Вот идет по улице невысокая женщина, одетая так, как одеваются все женщины с малым достатком, которые каждую вещь приобретают лишь после долгих совещаний со своим кошельком — выдержит ли он эту трату? Она зябко передергивает плечами и оправляет манжеты своего пальто. Она и немолода и некрасива. Может статься, будь ее заработок побольше, а жизнь подешевле, она выглядела бы моложе своих лет и тогда ваш взгляд задержался бы на ней подольше — у нее почти девичья фигура и на ее лице и теперь заметны следы если не красоты, то былого задора.
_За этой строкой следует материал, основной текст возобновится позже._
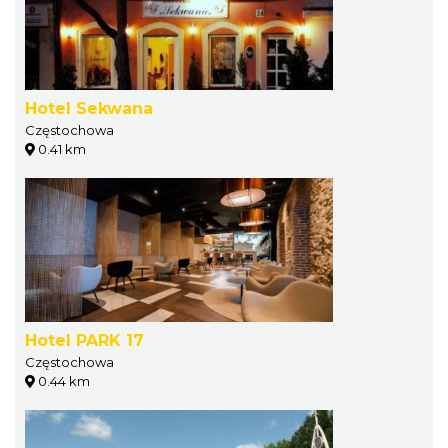
Hotel Sekwana
Częstochowa
0.41 km
Hotel PARK 17
Częstochowa
0.44 km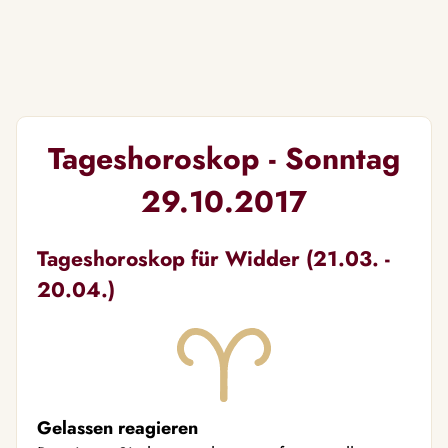
Tageshoroskop - Sonntag
29.10.2017
Tageshoroskop für Widder (21.03. -
20.04.)
Gelassen reagieren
Навстречу ей шагает подросток. Он громко топает слишком большими для его ног сапогами с кирзовым верхом и кожимитовой подошвой. Портные не тратили на него свое драгоценное время, занятые другими заказчиками. Все на нем торчит и топорщится. Не только одежда, но и уши, слишком большие для его головы, отчего он странно похож на насторожившегося щенка. Он шмыгает носом, но во всем его облике написано такое достоинство, а во взоре небольших остреньких глаз и вздернутом коротком носе — такая независимость, что вы невольно уступите ему дорогу…
Вот идет немолодой мужчина с усталым взглядом серо-голубых глаз и следами какой-то тяжелой болезни, обметавшей темными кругами эти глаза. Под мышками он тащит книги и, кажется, стопку ученических тетрадей, заботливо обернутых газетой.
Вот в толпе показывается очень молодая, очень хорошенькая девушка в милицейской форме. Она быстро и легко ступает по земле, словно летит. Кто в двадцать два не ходил так, тот уже никогда не обретет этой походки. Девушку эту невольно хочется сравнить с ласточкой, когда та взмывает вверх и вы слышите нежный свист ее крыльев и испытываете желание, вот так же легко оттолкнувшись от земли, взлететь вверх.